No argument here. I would add perhaps Tennessee Williams and Edward Albee.
“What is art for? It has no use. No more than a sunset…Art has no purpose, but it has a use (direct contradiction, but I know what he means). The oyster cannot use the pearl (cue Steinbeck). Observers may admire its beauty, but that does not allow them to understand the pearl, beauty, or the oyster.”
Now, for what I don’t like:
“Now we are engaged in a great civil war. The offer of Freedom (American constitutional democracy) is at issue, and the tyranny of the left displays the carrot and the stick to a legitimately disturbed populace.” I think the tyranny is on the right and not on the left. And there is ample evidence to support this contention. But I won’t use up valuable space here to refute it. Suffice it to say, I beg to differ. Domestic terror attacks emanate from the right far more than they do from the left.

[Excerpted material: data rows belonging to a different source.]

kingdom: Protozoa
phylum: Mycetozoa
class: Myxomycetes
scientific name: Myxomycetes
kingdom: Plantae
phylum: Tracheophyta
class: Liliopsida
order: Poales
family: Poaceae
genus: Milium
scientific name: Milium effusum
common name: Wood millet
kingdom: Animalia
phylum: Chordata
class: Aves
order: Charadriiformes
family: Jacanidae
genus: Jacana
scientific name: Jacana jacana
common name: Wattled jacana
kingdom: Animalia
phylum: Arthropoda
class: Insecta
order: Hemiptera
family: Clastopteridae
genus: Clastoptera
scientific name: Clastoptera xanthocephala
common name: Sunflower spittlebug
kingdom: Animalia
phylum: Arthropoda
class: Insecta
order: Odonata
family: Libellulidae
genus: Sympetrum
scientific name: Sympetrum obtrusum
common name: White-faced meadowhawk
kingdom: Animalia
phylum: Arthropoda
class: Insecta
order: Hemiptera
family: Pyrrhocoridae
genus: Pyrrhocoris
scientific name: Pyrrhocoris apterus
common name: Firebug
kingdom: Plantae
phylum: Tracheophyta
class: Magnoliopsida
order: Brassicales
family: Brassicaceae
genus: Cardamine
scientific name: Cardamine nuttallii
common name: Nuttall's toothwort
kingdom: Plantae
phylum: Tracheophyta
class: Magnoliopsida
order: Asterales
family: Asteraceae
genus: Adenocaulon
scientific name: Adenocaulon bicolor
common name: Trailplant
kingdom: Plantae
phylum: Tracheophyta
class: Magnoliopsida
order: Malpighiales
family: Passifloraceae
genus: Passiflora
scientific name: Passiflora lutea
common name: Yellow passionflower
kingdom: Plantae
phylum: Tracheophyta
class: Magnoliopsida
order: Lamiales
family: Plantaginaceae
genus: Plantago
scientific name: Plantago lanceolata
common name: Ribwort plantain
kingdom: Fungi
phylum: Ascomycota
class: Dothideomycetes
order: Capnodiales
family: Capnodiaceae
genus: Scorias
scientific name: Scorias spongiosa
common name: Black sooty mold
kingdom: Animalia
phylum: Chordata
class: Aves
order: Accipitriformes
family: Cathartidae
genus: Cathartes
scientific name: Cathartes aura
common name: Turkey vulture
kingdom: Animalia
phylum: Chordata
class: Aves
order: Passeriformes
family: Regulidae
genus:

There is another place in the book at the beginning where Mr. Mamet makes the argument that the left tried to steal the election. This is patently untrue and is rather the other way around. Has he forgotten about the January 6th insurrection when the members of the right-wing stormed the capitol in a failed to overthrow the government? Bill Maher called him out on this on his show and Mamet just shrugged his shoulders and said, “Skip that page.” Unfortunately, he makes similar statements and arguments throughout the book. We should perhaps skip the entire book.